Saved data entries
■ ■ ■

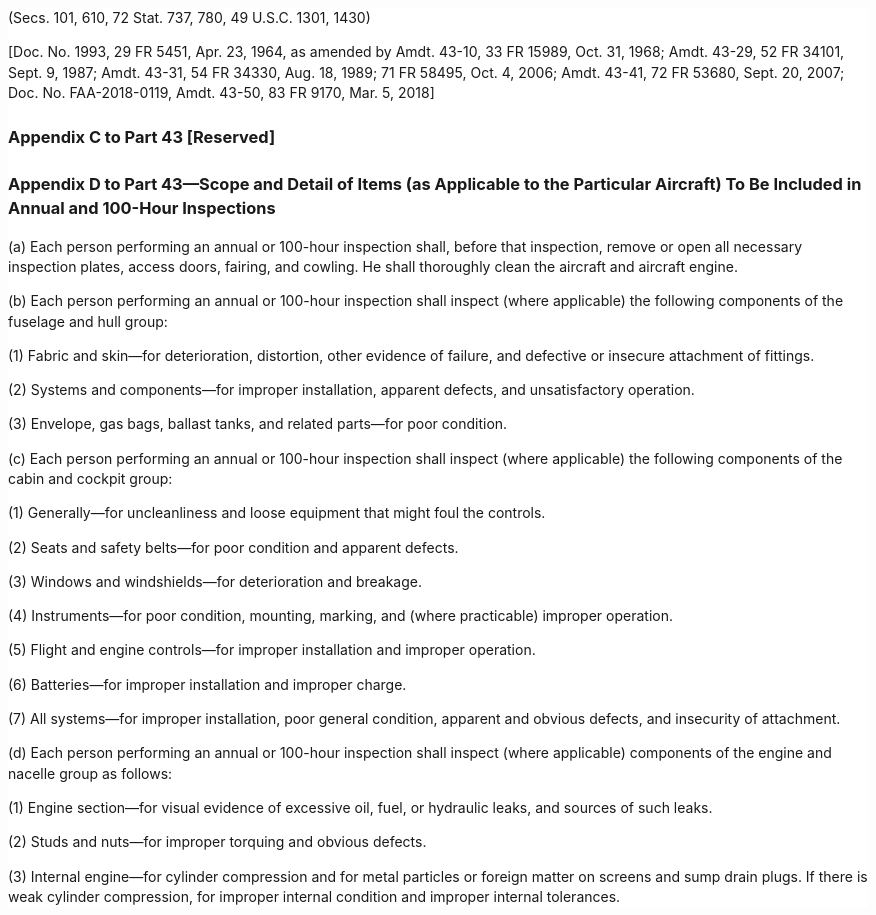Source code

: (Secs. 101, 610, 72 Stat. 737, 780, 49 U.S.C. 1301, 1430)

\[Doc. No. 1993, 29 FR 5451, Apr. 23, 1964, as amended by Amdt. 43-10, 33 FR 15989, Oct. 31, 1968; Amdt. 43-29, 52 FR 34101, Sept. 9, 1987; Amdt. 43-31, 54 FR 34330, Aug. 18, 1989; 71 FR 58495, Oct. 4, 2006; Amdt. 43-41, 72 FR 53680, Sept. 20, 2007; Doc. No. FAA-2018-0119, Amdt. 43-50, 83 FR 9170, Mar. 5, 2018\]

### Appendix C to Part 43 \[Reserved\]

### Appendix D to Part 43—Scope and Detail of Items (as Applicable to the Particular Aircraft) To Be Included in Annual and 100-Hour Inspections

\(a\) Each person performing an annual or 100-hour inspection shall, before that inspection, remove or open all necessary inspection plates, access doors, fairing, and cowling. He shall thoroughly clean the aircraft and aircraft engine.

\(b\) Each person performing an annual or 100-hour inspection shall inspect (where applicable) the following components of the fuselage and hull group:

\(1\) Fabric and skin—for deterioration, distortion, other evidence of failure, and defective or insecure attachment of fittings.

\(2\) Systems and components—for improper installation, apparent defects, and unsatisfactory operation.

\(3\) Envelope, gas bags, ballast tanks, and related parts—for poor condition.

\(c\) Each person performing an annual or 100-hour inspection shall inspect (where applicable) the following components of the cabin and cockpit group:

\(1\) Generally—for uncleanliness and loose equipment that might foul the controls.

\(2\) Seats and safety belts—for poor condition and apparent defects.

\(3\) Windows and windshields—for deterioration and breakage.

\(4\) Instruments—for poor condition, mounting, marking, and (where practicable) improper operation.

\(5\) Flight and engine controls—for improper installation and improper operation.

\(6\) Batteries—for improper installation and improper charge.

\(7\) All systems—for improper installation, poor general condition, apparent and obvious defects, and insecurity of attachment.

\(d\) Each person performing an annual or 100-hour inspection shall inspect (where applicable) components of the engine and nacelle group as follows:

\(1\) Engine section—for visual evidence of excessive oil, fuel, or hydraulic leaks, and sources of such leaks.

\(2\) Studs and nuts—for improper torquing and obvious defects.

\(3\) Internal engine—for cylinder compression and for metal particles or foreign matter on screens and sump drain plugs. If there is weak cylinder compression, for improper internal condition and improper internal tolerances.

■ ■ ■

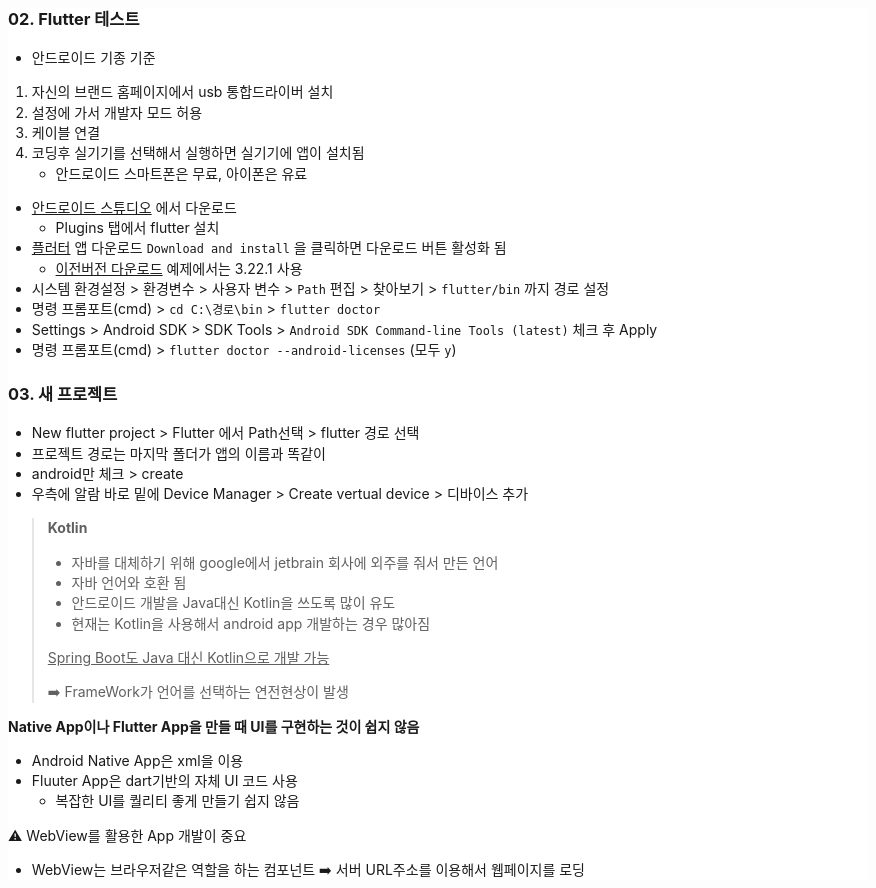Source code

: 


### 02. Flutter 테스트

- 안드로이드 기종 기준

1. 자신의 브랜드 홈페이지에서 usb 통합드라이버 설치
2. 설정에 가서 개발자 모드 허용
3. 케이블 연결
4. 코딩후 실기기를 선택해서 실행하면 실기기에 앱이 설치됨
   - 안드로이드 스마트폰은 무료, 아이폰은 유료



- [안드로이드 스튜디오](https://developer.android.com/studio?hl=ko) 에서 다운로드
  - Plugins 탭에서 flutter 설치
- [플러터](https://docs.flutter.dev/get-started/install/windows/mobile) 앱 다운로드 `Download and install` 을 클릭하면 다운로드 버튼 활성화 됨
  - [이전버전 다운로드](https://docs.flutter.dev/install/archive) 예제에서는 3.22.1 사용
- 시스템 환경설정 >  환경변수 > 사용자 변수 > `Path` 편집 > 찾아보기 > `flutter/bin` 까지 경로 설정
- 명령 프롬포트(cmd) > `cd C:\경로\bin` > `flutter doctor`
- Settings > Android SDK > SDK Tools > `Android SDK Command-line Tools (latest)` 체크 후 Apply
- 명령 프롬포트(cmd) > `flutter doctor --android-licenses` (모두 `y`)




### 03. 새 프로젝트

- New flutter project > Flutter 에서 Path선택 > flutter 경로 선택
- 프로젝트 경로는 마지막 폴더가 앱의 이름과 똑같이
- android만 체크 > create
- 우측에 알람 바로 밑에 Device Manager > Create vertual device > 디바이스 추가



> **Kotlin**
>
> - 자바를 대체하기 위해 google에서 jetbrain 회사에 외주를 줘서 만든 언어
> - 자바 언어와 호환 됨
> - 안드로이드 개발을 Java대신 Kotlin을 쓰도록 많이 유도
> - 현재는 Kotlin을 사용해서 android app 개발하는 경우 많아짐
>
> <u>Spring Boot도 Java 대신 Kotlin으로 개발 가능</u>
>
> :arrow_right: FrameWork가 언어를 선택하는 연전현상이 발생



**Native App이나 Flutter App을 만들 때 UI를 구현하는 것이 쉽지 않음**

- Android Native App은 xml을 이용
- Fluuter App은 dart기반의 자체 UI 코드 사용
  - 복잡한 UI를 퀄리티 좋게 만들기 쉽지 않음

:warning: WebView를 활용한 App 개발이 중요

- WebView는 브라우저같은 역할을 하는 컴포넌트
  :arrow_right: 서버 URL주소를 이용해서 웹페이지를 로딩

■ ■ ■

Lay out the lines of the records from the one containing "Mar. 5, 2018\]" through the one containing "practicable) improper operation." as a Markdown table with the columns Row and Line. Number each line in the Row column and leave out blank lines.

| Row | Line |
|---|---|
| 1 | \[Doc. No. 1993, 29 FR 5451, Apr. 23, 1964, as amended by Amdt. 43-10, 33 FR 15989, Oct. 31, 1968; Amdt. 43-29, 52 FR 34101, Sept. 9, 1987; Amdt. 43-31, 54 FR 34330, Aug. 18, 1989; 71 FR 58495, Oct. 4, 2006; Amdt. 43-41, 72 FR 53680, Sept. 20, 2007; Doc. No. FAA-2018-0119, Amdt. 43-50, 83 FR 9170, Mar. 5, 2018\] |
| 2 | ### Appendix C to Part 43 \[Reserved\] |
| 3 | ### Appendix D to Part 43—Scope and Detail of Items (as Applicable to the Particular Aircraft) To Be Included in Annual and 100-Hour Inspections |
| 4 | \(a\) Each person performing an annual or 100-hour inspection shall, before that inspection, remove or open all necessary inspection plates, access doors, fairing, and cowling. He shall thoroughly clean the aircraft and aircraft engine. |
| 5 | \(b\) Each person performing an annual or 100-hour inspection shall inspect (where applicable) the following components of the fuselage and hull group: |
| 6 | \(1\) Fabric and skin—for deterioration, distortion, other evidence of failure, and defective or insecure attachment of fittings. |
| 7 | \(2\) Systems and components—for improper installation, apparent defects, and unsatisfactory operation. |
| 8 | \(3\) Envelope, gas bags, ballast tanks, and related parts—for poor condition. |
| 9 | \(c\) Each person performing an annual or 100-hour inspection shall inspect (where applicable) the following components of the cabin and cockpit group: |
| 10 | \(1\) Generally—for uncleanliness and loose equipment that might foul the controls. |
| 11 | \(2\) Seats and safety belts—for poor condition and apparent defects. |
| 12 | \(3\) Windows and windshields—for deterioration and breakage. |
| 13 | \(4\) Instruments—for poor condition, mounting, marking, and (where practicable) improper operation. |